North Carolina knows what I am talking about.  A state-appointed science panel  - hopefully more ethical and rigorous in their methods than ours are - has warned of a one-meter rise in sea level by 2100 and a group called NC-20, named for 20 coastal counties who think preparing for a sea-level rise would be worse for business than an actual sea level rise, have gone on the offensive against that claim.

Some local governments agree with the people who think the sea cannot rise and have passed resolutions against such sea-level rise policies.  But then politicians went much further.  Republicans (the political party must be noted specifically when Republicans are anti-science cranks in politics or culture) have created their own bill, which sort of reinvents climate science the same way anti-vaccine people on the left reinvented medicine. They say projections can only be based on historical trends.  

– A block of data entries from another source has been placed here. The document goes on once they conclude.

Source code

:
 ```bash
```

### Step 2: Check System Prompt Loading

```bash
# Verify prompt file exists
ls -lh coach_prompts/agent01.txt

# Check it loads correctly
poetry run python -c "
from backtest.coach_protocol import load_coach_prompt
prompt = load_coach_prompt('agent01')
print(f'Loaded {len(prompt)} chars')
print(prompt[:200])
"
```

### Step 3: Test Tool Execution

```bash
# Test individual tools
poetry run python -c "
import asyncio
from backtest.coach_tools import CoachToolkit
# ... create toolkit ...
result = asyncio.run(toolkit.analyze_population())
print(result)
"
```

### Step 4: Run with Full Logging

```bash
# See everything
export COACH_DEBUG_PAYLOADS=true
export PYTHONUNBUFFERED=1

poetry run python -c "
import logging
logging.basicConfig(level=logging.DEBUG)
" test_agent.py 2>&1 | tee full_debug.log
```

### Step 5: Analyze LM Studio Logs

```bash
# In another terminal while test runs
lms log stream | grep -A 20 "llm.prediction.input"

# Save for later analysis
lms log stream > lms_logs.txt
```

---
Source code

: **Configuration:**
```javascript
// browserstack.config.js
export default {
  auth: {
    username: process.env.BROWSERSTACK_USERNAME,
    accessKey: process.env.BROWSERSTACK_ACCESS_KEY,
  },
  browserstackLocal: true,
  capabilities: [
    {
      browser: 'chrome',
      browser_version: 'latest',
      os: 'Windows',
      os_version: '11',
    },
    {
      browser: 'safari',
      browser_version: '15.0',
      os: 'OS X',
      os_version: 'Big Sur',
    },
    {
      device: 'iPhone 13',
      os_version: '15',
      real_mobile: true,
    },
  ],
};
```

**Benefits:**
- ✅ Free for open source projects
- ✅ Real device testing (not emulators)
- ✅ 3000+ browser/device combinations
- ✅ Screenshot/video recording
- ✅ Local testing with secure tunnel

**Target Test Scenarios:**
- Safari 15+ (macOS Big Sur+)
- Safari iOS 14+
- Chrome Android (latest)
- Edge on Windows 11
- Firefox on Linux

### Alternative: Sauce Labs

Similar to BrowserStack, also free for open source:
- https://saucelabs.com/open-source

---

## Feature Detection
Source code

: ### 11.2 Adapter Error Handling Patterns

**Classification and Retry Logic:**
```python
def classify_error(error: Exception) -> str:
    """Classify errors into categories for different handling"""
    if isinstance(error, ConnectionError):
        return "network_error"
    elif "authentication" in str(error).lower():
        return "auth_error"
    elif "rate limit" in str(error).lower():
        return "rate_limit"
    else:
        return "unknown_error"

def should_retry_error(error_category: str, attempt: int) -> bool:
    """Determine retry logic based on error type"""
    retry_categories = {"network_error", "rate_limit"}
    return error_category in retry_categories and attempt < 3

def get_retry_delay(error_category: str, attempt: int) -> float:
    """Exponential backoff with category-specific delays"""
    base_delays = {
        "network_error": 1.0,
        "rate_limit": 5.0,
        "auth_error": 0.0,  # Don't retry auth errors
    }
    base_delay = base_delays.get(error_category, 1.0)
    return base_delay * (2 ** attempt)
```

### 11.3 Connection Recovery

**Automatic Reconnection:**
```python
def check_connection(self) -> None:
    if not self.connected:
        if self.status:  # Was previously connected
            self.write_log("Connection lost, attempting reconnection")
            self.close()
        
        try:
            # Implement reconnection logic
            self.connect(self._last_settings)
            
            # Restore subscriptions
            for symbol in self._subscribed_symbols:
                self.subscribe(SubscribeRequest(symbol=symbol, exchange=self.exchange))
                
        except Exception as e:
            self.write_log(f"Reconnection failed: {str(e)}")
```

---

Scott Huler at Scientific American Blogs is much funnier about it than I am, mostly because he does not live in California where this kind of fluff passes for science all of the time: "Which, yes, is exactly like saying, do not predict tomorrow’s weather based on radar images of a hurricane swirling offshore, moving west towards us with 60-mph winds and ten inches of rain. Predict the weather based on the last two weeks of fair weather with gentle breezes towards the east. Don’t use radar and barometers; use the Farmer’s Almanac and what grandpa remembers."

I wish there was more clear thinking like this in California. Unfortunately, we can't blame Republicans. The few left have been gerrymandered out of power so we're only left with Democratic anti-science crackpots and making fun of both sides is lonely business in science media.